BY ADELE SAMMARCO
When Hurricane Sandy ripped across the New Jersey coastline, it not only knocked down power lines, trees and destroyed homes, it also churned over the ocean with such intensity and ferocity, that it became a dumping ground for tons of other debris like fiberglass from boats and metal from cars.
Soon after the Superstorm, Governor Chris Christie hired a Florida-based firm to haul away what was left behind, causing a firestorm of controversy over whether Ashbritt was fairly chosen.
Now, according to the state Department of Environmental Protection, AshBritt, Inc. will be in charge of clearing debris from the waters off the southern most portion of the state, including south of the Barnegat Inlet and the Delaware Bay region. This in addition to what Ashbritt has already been removing from the ground.
Additionally, two other debris removal companies have been thrown into the mix.
The DEP says CrowderGulf of Alabama will be responsible for removing debris from the waters off the central part of the state, from the Navesink River in Monmouth County to the southern tip of Island Beach State Park in Ocean County, which includes Barnegat Bay and all its tributaries.
Donjon Marine, with offices in both New York and New Jersey, will be responsible for the northern portion of the state, from the New York border to Raritan Bay.
So far since the storm hit back in late October, state authorities have removed more than 1,000 battered boats, yet remnants of other vessels still remain capsized and floating around, threatening navigation for the upcoming spring boating season.
The area with the worst structural storm damage, according to state officials, has been northern Barnegat Bay near where a 20 foot-deep inlet formed in Mantoloking in the wake of the storm’s fury, flooding the tony seashore town.
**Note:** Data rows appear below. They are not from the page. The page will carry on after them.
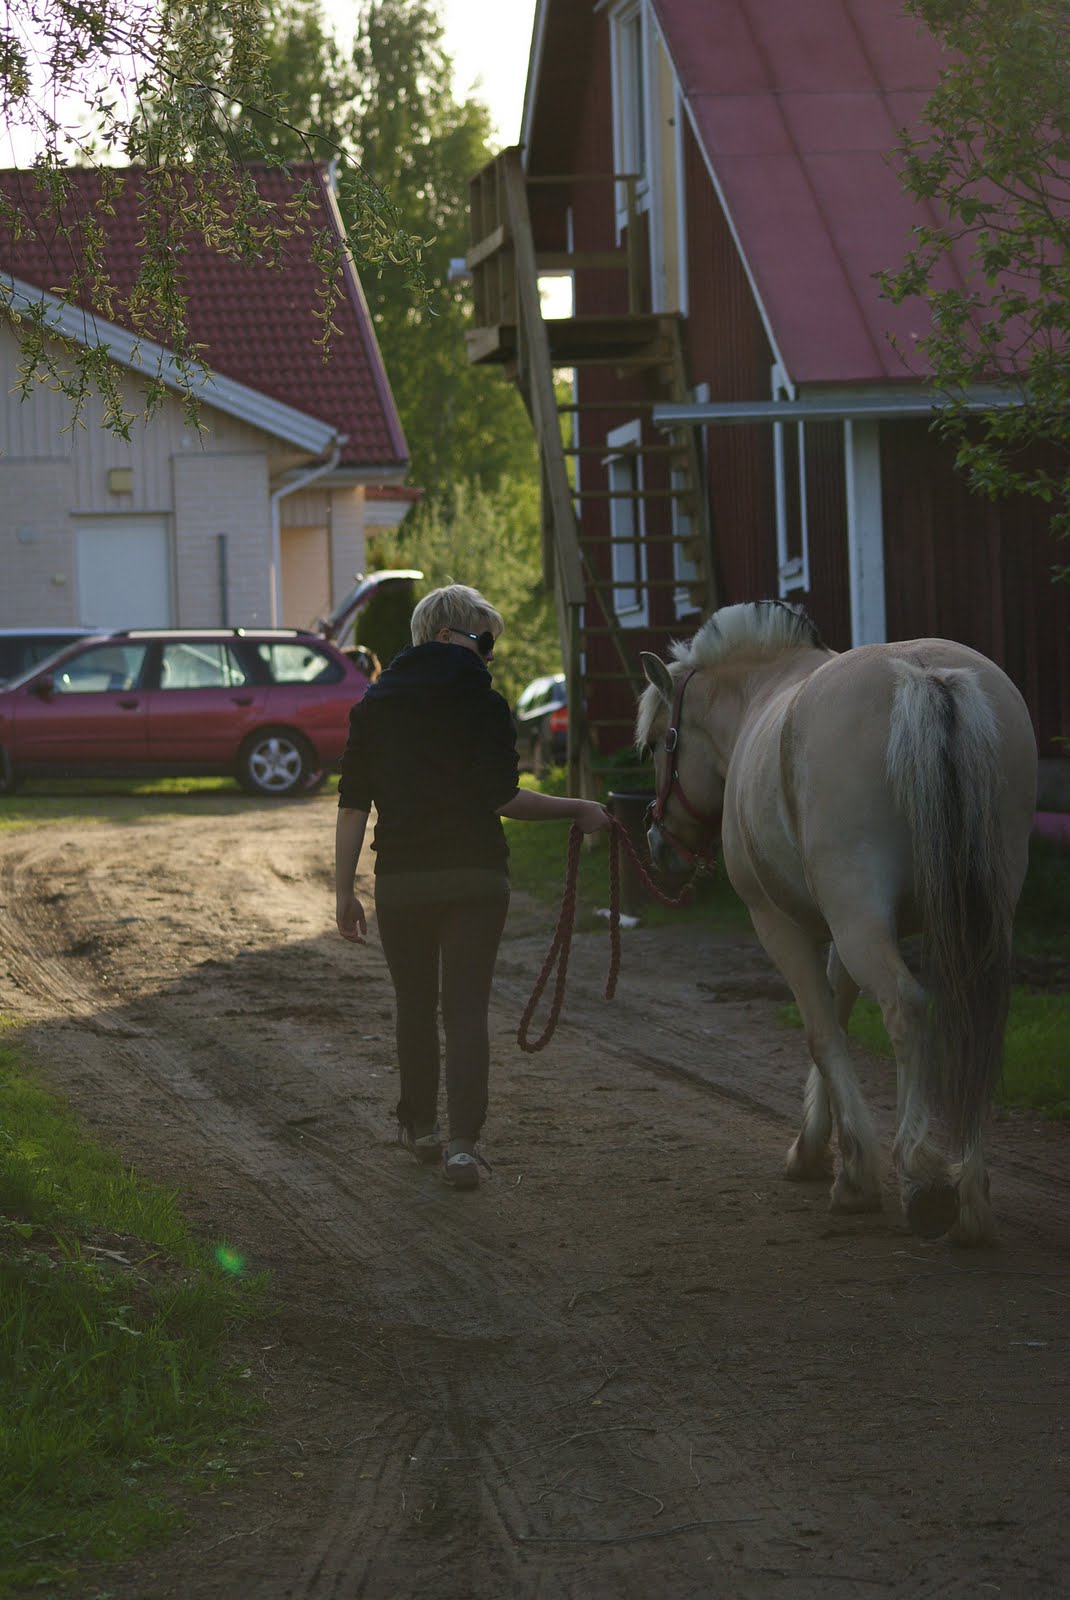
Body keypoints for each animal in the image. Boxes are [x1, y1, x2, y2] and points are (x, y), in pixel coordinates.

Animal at [636, 601, 1038, 1246]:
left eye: (654, 746)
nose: (658, 845)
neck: (761, 693)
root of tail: (926, 676)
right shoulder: (841, 934)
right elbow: (840, 1018)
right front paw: (818, 1148)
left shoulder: (783, 926)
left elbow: (822, 1031)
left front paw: (854, 1175)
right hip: (971, 919)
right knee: (977, 1015)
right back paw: (972, 1198)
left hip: (861, 922)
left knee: (906, 1006)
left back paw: (922, 1177)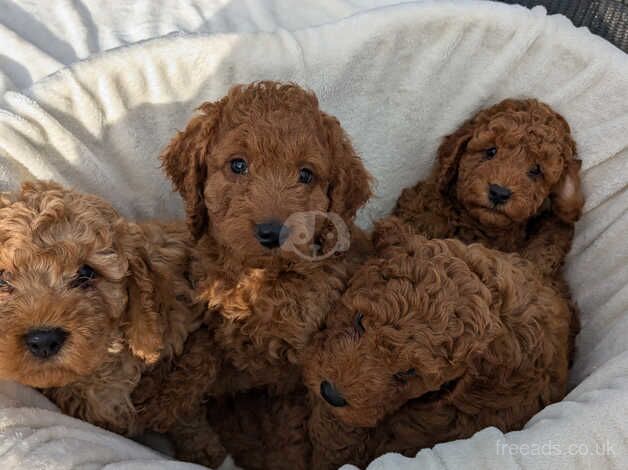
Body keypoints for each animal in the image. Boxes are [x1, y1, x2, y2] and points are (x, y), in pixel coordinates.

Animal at [157, 81, 370, 408]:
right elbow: (197, 366)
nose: (272, 232)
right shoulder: (212, 327)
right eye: (238, 164)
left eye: (306, 174)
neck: (258, 277)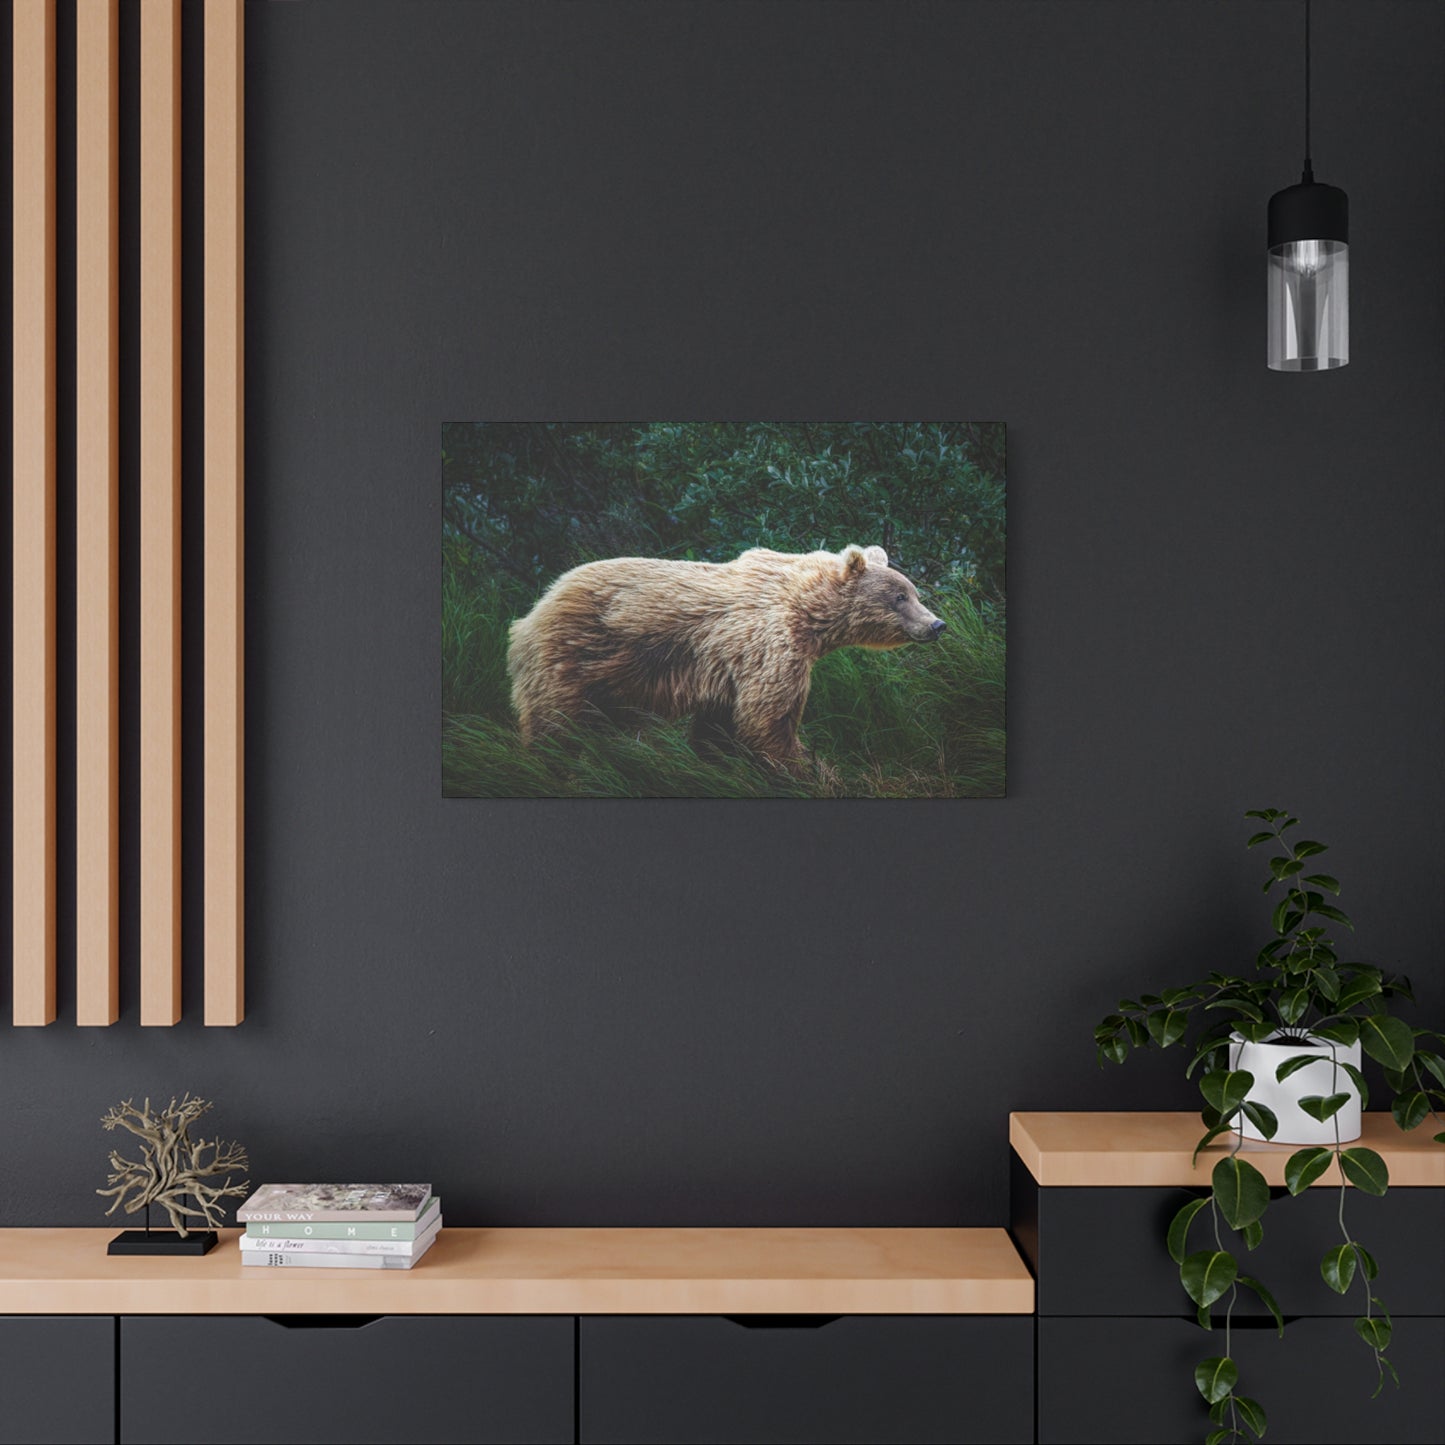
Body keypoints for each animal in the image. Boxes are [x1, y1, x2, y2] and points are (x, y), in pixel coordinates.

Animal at [506, 543, 945, 770]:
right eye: (899, 596)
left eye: (913, 591)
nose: (936, 624)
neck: (809, 615)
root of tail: (533, 610)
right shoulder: (770, 646)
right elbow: (769, 718)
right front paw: (805, 765)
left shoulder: (726, 670)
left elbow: (720, 725)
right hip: (574, 655)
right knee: (555, 723)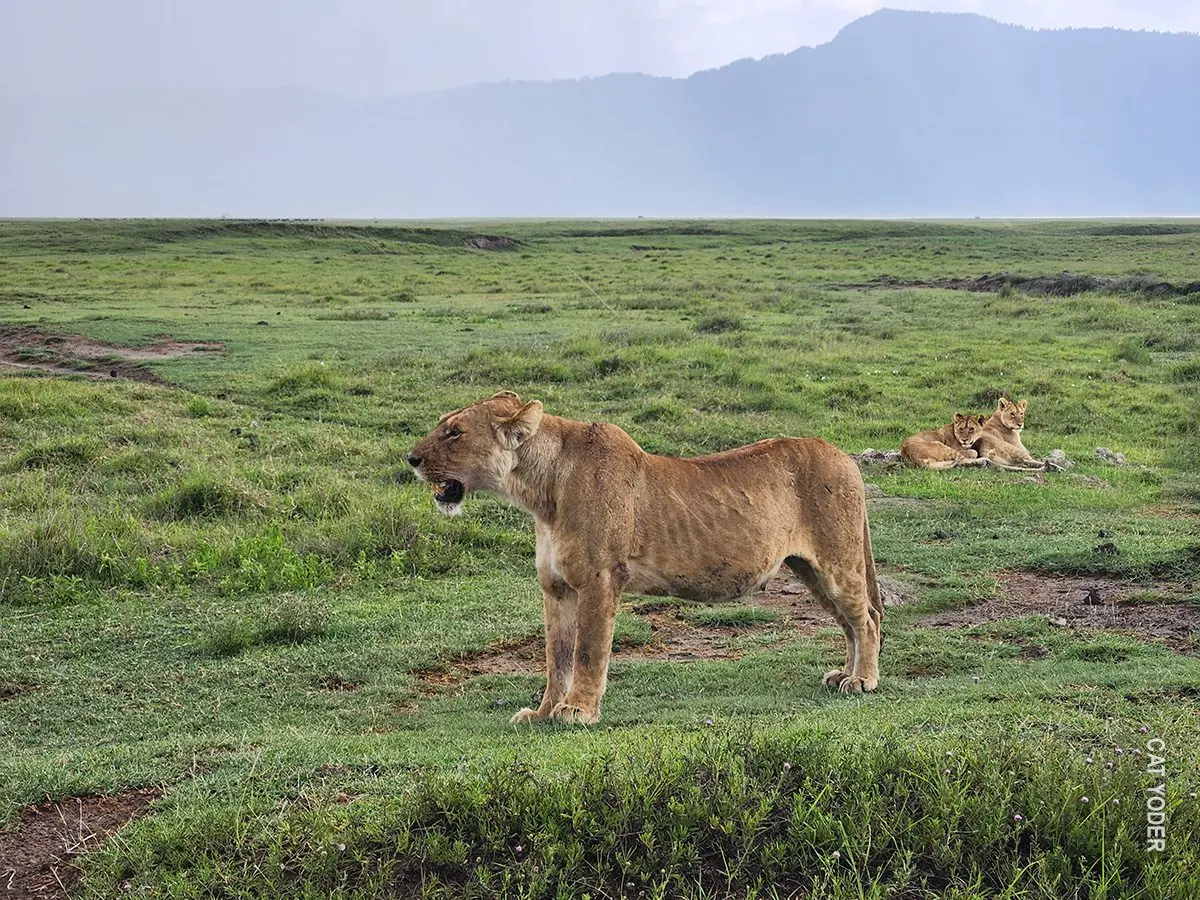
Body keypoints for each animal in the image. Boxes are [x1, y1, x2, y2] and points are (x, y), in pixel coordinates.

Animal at [408, 391, 883, 725]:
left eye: (455, 432)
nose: (410, 458)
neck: (540, 494)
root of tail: (842, 455)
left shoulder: (600, 577)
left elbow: (587, 651)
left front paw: (579, 711)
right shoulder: (556, 588)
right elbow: (555, 657)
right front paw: (543, 713)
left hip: (837, 562)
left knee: (868, 618)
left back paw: (863, 680)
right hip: (810, 569)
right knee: (850, 622)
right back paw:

The report cited as many as 58 buildings and eight cars were washed away into the bay.
The DEP report points out "considerable sunken vessels and concentrations of other debris such as trees, docks, furniture, and light outdoor structures in waterways", all of which are considered hazardous and must be removed immediately.
In Brick Township, nearly two dozen boats still remain in what’s been described as a “virtual marine graveyard”. A former supermarket parking lot off Route 70 has been turned into a DEP debris removal site since the storm where crews are working overtime to clear the damage.
SONAR is being used to detect debris embedded at the bottom of Barnegat Bay and its tributaries, including the Manasquan River. After the debris is hauled onto barges and trucks for removal, officials say channels will be dredged to remove all the excess sand that was brought into the waterways.
The DEP says its goal is to ensure that lesser impacted waterways can be open as much as possible for recreational use by this summer.